Test 4: Context Building Capabilities

Alright, clearly the output is not well formatted and the model itself is clearly not great. A single autocomplete call consists of collecting input, model inference, and processing output, so let us complete the investigation and look at context building capabilities, i.e. does GitLab pull in relevant context into the inference for input?

The basic context is the code in the same file, but very often we need context in other files to not hallucinate suggestions. The prototypical example of this is writing a source file given a header file in a language such as C++. So let us try to write a Time source file given a header file, nothing complicated:

It didn’t take long to get evidence that GitLab was not pulling any context from the corresponding header file since it got the arguments of the constructor in the wrong order, probably hallucinated from examples used to train the base model. It is especially surprising because the header file was also open at the same time on a different tab, so this didn't require any separate analysis of the repository directory. With this, we can guess that any advanced context collection also does not exist.

Looking Forwards in the AI for Coding Space

It is clear even with an extended beta, GitLab’s solution today is many steps behind what developers now expect from such a tool in every respect - IDE and programming language availability, context collection, suggestion quality, integration of suggestions into existing code, and baseline model capabilities. Even worse, it is artificially restricted to work only on GitLab repositories, creating a massive burden of adoption for the product. Unless you are for some reason forced to use the GitLab web IDE, there does not seem to be a reason to use GitLab over alternatives such as Codeium and GitHub Copilot.

So, what comes next? If there is anything that we have learned, it is that this space is moving super quickly so GitLab’s AI suggestions could totally improve, we won’t count anyone out. The key is that this would require them to get a lot of users to get feedback from, and this feels unlikely because (a) they are late, (b) there is no reason for developers, even GitLab customers, to use GitLab’s AI instead of competitors, and (c) GitLab’s AI using third party services and servers actually goes against their basic ethos and one of their main differentiators from GitHub. Keying on this last point, the security implications are huge of not just sending your code IP to third party servers, but third party servers not owned and managed by GitLab, something we talk in depth of on why self-hosting is the way to go if you care about security.
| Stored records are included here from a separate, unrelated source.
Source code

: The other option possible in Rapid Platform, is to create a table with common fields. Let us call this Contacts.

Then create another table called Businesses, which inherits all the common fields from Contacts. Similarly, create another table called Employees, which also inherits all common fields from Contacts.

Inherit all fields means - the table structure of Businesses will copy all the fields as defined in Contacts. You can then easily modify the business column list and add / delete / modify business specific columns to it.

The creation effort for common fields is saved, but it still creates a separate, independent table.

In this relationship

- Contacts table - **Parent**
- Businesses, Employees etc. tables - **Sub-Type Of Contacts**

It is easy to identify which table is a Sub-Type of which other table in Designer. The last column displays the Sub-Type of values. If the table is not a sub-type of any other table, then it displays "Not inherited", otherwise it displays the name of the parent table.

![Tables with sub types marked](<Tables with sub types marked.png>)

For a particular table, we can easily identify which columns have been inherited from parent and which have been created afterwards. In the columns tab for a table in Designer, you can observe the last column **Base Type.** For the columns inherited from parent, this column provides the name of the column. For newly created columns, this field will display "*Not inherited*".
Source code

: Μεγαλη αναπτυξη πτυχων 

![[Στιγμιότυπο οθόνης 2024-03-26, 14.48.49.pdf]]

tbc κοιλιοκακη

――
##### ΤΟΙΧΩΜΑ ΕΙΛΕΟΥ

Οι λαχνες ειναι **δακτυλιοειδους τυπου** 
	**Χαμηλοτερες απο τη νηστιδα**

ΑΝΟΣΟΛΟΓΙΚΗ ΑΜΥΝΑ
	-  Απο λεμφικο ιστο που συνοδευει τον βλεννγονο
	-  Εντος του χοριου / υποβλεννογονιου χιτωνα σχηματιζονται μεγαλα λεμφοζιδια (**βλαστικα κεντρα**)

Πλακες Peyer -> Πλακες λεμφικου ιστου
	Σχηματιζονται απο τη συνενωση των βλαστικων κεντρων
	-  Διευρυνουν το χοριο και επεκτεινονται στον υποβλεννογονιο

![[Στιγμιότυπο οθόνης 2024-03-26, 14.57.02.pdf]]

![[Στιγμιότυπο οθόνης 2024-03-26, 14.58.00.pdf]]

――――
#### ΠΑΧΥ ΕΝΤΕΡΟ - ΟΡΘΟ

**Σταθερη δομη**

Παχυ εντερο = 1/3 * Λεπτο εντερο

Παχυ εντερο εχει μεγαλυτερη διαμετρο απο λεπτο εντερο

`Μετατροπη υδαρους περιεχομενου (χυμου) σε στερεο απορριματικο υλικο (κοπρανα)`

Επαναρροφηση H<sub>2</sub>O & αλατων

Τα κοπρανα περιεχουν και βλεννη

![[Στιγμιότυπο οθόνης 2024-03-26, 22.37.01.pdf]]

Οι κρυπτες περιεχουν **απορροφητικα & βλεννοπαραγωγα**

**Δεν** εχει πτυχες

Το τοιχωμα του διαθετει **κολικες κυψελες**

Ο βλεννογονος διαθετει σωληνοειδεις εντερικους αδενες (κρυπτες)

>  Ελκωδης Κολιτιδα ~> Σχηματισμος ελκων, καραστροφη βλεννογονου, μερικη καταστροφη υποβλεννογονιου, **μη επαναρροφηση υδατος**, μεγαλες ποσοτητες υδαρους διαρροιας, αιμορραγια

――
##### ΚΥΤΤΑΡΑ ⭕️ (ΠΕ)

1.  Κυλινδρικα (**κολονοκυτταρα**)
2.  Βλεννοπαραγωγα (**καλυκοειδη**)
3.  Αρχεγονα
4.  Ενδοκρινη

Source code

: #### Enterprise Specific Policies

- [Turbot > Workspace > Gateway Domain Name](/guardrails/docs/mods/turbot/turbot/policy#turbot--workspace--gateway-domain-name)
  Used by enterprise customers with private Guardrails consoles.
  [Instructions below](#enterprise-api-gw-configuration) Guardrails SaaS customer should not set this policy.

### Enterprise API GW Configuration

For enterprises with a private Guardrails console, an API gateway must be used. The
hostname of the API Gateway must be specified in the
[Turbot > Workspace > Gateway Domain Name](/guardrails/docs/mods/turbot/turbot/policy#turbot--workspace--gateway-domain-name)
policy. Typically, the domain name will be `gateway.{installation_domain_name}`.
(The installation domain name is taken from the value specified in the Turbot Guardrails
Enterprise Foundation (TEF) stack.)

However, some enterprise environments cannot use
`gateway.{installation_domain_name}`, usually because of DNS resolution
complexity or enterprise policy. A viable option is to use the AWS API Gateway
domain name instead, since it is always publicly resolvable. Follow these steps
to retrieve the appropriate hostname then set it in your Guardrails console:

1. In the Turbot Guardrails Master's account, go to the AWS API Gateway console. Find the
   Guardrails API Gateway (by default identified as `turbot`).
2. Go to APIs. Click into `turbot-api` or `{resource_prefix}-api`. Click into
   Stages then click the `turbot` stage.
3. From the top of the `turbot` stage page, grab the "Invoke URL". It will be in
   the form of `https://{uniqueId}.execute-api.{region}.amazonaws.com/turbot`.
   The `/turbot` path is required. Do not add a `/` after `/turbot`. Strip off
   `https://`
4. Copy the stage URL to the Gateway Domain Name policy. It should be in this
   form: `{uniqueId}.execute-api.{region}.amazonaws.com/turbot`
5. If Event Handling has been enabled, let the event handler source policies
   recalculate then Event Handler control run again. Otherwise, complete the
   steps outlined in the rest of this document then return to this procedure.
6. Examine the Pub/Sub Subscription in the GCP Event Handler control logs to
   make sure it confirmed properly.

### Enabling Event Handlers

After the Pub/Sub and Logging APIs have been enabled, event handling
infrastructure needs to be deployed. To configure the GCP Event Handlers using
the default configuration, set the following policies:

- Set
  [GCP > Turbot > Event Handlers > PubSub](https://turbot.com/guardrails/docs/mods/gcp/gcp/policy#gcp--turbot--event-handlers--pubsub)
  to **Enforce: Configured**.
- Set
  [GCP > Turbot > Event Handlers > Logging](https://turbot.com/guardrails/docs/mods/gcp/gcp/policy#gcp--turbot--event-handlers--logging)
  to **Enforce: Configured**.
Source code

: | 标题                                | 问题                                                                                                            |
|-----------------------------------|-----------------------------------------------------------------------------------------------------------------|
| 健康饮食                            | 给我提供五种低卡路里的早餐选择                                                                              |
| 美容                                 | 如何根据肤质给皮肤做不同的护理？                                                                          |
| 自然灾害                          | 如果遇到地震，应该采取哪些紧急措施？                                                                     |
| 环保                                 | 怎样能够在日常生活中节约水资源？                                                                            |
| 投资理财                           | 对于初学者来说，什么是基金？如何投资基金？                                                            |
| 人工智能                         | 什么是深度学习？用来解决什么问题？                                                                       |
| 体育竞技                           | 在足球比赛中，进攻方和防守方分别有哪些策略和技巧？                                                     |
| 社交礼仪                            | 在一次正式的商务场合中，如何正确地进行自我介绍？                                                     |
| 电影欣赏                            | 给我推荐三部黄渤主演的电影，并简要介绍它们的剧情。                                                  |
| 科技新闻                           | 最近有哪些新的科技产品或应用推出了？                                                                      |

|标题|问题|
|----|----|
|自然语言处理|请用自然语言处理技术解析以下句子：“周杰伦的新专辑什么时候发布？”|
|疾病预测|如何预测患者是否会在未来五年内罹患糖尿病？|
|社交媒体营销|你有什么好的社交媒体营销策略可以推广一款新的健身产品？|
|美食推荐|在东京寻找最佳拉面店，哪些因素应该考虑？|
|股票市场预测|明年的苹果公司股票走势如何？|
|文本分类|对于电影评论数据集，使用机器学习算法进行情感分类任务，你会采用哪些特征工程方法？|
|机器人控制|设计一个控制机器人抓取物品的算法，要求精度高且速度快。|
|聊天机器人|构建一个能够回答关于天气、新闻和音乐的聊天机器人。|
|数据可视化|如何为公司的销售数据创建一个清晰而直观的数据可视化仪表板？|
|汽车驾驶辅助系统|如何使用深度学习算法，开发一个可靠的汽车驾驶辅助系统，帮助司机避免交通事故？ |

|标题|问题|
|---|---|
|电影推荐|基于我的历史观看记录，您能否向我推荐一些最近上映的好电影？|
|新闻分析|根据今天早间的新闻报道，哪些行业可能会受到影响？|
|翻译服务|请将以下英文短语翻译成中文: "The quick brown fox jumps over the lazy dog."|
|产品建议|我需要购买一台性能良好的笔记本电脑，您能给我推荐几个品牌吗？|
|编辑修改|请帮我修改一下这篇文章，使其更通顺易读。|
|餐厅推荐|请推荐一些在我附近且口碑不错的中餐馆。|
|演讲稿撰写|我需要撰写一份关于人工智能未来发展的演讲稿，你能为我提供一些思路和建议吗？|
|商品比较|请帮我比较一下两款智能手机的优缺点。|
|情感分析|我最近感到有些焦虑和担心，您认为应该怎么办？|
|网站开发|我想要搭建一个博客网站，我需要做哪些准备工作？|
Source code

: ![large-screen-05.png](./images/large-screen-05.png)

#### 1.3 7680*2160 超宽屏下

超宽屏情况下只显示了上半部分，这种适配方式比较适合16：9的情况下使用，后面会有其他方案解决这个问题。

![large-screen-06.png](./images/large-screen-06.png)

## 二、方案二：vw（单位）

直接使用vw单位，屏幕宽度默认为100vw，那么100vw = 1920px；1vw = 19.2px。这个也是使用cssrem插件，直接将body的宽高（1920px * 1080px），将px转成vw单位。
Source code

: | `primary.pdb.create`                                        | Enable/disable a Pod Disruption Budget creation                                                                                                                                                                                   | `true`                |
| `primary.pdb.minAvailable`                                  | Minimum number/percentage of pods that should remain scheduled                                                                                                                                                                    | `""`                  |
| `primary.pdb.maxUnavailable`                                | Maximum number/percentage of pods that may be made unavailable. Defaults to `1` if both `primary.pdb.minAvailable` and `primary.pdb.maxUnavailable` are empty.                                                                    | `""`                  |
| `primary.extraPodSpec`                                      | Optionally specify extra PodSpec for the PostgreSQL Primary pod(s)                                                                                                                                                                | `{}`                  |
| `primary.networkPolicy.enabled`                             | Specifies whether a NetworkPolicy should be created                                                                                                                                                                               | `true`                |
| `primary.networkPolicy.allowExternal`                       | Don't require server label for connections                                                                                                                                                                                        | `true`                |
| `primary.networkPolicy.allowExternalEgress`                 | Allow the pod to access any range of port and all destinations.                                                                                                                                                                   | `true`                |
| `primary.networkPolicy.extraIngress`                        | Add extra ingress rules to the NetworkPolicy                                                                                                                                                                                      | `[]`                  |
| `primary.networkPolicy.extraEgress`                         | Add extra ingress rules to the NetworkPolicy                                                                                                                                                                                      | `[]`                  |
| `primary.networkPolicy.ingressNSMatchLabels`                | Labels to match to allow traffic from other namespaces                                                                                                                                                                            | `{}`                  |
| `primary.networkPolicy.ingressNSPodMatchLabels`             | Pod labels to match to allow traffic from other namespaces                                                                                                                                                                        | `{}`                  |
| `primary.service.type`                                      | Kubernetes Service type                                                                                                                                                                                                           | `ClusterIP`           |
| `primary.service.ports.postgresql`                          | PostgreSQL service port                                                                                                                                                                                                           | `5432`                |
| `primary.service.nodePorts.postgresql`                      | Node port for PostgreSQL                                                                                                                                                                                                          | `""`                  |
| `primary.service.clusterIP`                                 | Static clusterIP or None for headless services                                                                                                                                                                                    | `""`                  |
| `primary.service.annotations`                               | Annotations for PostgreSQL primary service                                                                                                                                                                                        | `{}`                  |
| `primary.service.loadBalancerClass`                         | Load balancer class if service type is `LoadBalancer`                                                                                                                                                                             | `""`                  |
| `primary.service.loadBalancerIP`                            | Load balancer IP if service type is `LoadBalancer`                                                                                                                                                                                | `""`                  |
Here’s the thing - we have a lot of respect for the GitLab team and what they have built so far in source code management and other developer tooling. They are a very strong technical team that has built, and continues to build, stellar products. Generative AI, however, is just one of those areas that simultaneously has unique technical expertise needs and visible gaps between leaders and newcomers today. Generative AI absolutely can, and will, improve their product long term, as we are seeing with other companies with IDEs such as Deepnote, who recently launched their AI autocomplete by partnering with us at Codeium. We are always excited to see new development in the generative AI for code space!